*Exercise details*. Print each record exactly, with no word added or removed.

*Data records*.
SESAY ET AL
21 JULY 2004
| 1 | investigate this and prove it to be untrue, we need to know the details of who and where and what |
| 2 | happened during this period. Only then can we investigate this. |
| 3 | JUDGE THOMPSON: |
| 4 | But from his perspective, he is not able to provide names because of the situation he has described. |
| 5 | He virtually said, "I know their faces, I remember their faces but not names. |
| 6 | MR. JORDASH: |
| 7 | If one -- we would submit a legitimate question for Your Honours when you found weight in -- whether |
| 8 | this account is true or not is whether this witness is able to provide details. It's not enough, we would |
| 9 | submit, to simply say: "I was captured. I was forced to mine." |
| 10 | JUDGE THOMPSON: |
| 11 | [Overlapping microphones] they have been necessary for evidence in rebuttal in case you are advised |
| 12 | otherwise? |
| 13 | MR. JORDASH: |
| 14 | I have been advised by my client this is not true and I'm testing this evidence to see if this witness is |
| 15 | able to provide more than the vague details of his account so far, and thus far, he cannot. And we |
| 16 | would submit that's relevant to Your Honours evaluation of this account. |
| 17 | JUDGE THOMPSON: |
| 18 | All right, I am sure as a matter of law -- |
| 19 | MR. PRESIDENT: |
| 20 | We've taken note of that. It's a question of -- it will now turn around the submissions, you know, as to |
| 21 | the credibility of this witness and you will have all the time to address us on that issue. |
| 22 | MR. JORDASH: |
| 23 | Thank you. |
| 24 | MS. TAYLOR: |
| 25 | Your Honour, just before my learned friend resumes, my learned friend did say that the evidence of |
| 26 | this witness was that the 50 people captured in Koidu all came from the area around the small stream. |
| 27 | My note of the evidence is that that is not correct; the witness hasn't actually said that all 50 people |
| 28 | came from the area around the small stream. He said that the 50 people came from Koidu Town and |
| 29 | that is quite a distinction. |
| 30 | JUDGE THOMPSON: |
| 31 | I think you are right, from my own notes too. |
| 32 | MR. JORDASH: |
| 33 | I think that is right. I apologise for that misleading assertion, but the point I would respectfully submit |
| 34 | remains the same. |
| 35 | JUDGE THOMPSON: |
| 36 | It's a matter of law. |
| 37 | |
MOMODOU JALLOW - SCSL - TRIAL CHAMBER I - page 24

*Answer for the task*.
SESAY ET AL
21 JULY 2004
| 1 | investigate this and prove it to be untrue, we need to know the details of who and where and what |
| 2 | happened during this period. Only then can we investigate this. |
| 3 | JUDGE THOMPSON: |
| 4 | But from his perspective, he is not able to provide names because of the situation he has described. |
| 5 | He virtually said, "I know their faces, I remember their faces but not names. |
| 6 | MR. JORDASH: |
| 7 | If one -- we would submit a legitimate question for Your Honours when you found weight in -- whether |
| 8 | this account is true or not is whether this witness is able to provide details. It's not enough, we would |
| 9 | submit, to simply say: "I was captured. I was forced to mine." |
| 10 | JUDGE THOMPSON: |
| 11 | [Overlapping microphones] they have been necessary for evidence in rebuttal in case you are advised |
| 12 | otherwise? |
| 13 | MR. JORDASH: |
| 14 | I have been advised by my client this is not true and I'm testing this evidence to see if this witness is |
| 15 | able to provide more than the vague details of his account so far, and thus far, he cannot. And we |
| 16 | would submit that's relevant to Your Honours evaluation of this account. |
| 17 | JUDGE THOMPSON: |
| 18 | All right, I am sure as a matter of law -- |
| 19 | MR. PRESIDENT: |
| 20 | We've taken note of that. It's a question of -- it will now turn around the submissions, you know, as to |
| 21 | the credibility of this witness and you will have all the time to address us on that issue. |
| 22 | MR. JORDASH: |
| 23 | Thank you. |
| 24 | MS. TAYLOR: |
| 25 | Your Honour, just before my learned friend resumes, my learned friend did say that the evidence of |
| 26 | this witness was that the 50 people captured in Koidu all came from the area around the small stream. |
| 27 | My note of the evidence is that that is not correct; the witness hasn't actually said that all 50 people |
| 28 | came from the area around the small stream. He said that the 50 people came from Koidu Town and |
| 29 | that is quite a distinction. |
| 30 | JUDGE THOMPSON: |
| 31 | I think you are right, from my own notes too. |
| 32 | MR. JORDASH: |
| 33 | I think that is right. I apologise for that misleading assertion, but the point I would respectfully submit |
| 34 | remains the same. |
| 35 | JUDGE THOMPSON: |
| 36 | It's a matter of law. |
| 37 | |
MOMODOU JALLOW - SCSL - TRIAL CHAMBER I - page 24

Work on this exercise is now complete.